Nous
contemplons tous les jours la mort dans notre assiette, même si nous
avons quasiment oublié que la viande a d'abord été un animal. Certes, les
hommes ont de tout temps mangé des animaux, qui se dévorent eux-mêmes entre
eux. Mais l'animal qui n'existe que pour remplir notre tube digestif peut-il
vraiment « connaître la vie » ? Réduit, de son vivant, à l'état de morceau
de viande virtuel, enserré dès sa naissance par une réalité industrielle
trouvant son oméga à l'abattoir, l'animal n'est plus seulement en sursis,
comme nous tous : il est tout entier programmé pour la mort.

■ EXTRAITS DE DONNÉES
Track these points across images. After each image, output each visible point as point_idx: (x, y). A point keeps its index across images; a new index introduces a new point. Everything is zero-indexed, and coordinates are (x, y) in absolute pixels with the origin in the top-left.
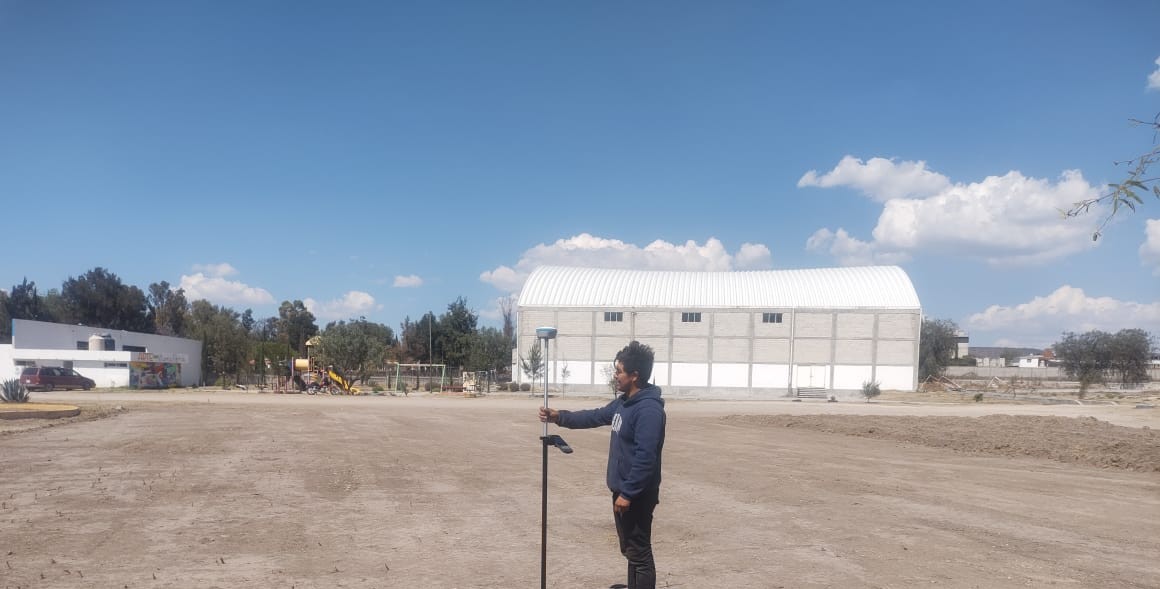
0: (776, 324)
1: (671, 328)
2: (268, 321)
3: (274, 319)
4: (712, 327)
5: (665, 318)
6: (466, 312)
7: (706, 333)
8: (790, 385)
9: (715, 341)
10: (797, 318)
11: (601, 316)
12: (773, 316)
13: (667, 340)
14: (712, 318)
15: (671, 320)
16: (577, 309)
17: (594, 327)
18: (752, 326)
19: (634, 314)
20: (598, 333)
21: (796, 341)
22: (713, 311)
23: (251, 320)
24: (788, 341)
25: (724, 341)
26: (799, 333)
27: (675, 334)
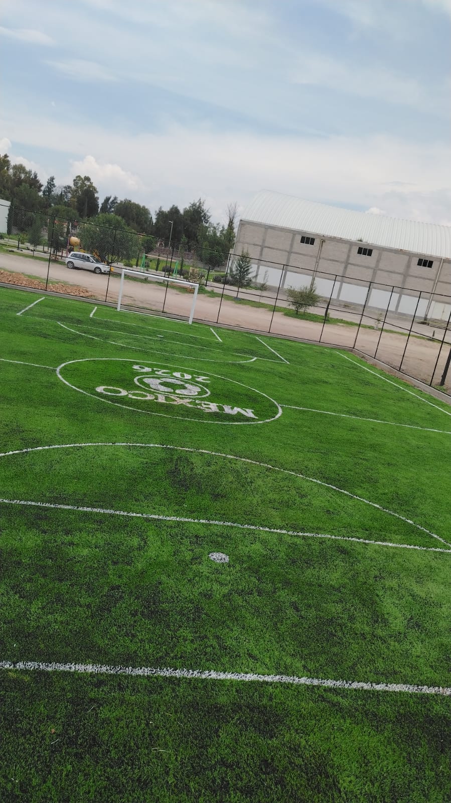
0: (427, 268)
1: (348, 256)
2: (65, 187)
3: (69, 187)
4: (378, 261)
5: (345, 248)
6: (203, 211)
7: (373, 265)
8: (426, 315)
9: (379, 272)
10: (444, 267)
11: (299, 238)
12: (426, 262)
13: (343, 265)
14: (380, 255)
15: (350, 251)
16: (282, 230)
17: (292, 245)
18: (408, 266)
19: (323, 241)
20: (293, 250)
21: (439, 283)
22: (383, 250)
23: (53, 185)
24: (433, 282)
25: (385, 274)
26: (442, 278)
27: (349, 262)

■ CONSIGNE
D'après l'extrait, qu'avons-nous quasiment oublié au sujet de la viande ? Appuyez-vous uniquement sur l'extrait pour répondre.

■ RÉPONSE ATTENDUE
Nous avons quasiment oublié que la viande a d'abord été un animal.